◆ **Given information**
==========

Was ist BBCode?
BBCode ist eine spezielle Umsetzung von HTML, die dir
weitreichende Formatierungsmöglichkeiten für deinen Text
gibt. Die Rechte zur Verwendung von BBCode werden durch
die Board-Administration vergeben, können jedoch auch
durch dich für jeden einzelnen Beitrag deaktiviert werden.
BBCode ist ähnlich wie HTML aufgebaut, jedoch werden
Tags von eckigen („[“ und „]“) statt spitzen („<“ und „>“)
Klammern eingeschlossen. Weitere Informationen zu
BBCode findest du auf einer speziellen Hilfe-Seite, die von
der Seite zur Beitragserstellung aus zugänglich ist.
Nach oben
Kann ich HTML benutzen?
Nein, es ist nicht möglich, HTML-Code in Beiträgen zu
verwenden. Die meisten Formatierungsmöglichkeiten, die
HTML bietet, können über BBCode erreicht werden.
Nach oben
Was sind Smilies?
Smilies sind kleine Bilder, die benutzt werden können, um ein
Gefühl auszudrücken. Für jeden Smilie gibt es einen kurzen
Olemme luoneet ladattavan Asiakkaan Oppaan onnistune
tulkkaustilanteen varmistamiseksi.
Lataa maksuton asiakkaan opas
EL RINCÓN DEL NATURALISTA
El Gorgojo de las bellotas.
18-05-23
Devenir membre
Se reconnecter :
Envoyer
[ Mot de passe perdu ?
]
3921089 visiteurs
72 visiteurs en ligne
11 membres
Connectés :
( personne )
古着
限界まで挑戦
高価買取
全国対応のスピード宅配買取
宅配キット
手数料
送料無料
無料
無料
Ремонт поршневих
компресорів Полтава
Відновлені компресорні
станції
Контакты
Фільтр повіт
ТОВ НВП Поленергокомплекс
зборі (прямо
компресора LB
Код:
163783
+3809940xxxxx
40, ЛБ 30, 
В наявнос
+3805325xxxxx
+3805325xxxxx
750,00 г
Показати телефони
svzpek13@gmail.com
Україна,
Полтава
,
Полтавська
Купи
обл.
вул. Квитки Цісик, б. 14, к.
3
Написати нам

==========

◆ **Task**
Return every one of the lines above unchanged, character for character.

◆ **The completed task**
Was ist BBCode?
BBCode ist eine spezielle Umsetzung von HTML, die dir
weitreichende Formatierungsmöglichkeiten für deinen Text
gibt. Die Rechte zur Verwendung von BBCode werden durch
die Board-Administration vergeben, können jedoch auch
durch dich für jeden einzelnen Beitrag deaktiviert werden.
BBCode ist ähnlich wie HTML aufgebaut, jedoch werden
Tags von eckigen („[“ und „]“) statt spitzen („<“ und „>“)
Klammern eingeschlossen. Weitere Informationen zu
BBCode findest du auf einer speziellen Hilfe-Seite, die von
der Seite zur Beitragserstellung aus zugänglich ist.
Nach oben
Kann ich HTML benutzen?
Nein, es ist nicht möglich, HTML-Code in Beiträgen zu
verwenden. Die meisten Formatierungsmöglichkeiten, die
HTML bietet, können über BBCode erreicht werden.
Nach oben
Was sind Smilies?
Smilies sind kleine Bilder, die benutzt werden können, um ein
Gefühl auszudrücken. Für jeden Smilie gibt es einen kurzen
Olemme luoneet ladattavan Asiakkaan Oppaan onnistune
tulkkaustilanteen varmistamiseksi.
Lataa maksuton asiakkaan opas
EL RINCÓN DEL NATURALISTA
El Gorgojo de las bellotas.
18-05-23
Devenir membre
Se reconnecter :
Envoyer
[ Mot de passe perdu ?
]
3921089 visiteurs
72 visiteurs en ligne
11 membres
Connectés :
( personne )
古着
限界まで挑戦
高価買取
全国対応のスピード宅配買取
宅配キット
手数料
送料無料
無料
無料
Ремонт поршневих
компресорів Полтава
Відновлені компресорні
станції
Контакты
Фільтр повіт
ТОВ НВП Поленергокомплекс
зборі (прямо
компресора LB
Код:
163783
+3809940xxxxx
40, ЛБ 30, 
В наявнос
+3805325xxxxx
+3805325xxxxx
750,00 г
Показати телефони
svzpek13@gmail.com
Україна,
Полтава
,
Полтавська
Купи
обл.
вул. Квитки Цісик, б. 14, к.
3
Написати нам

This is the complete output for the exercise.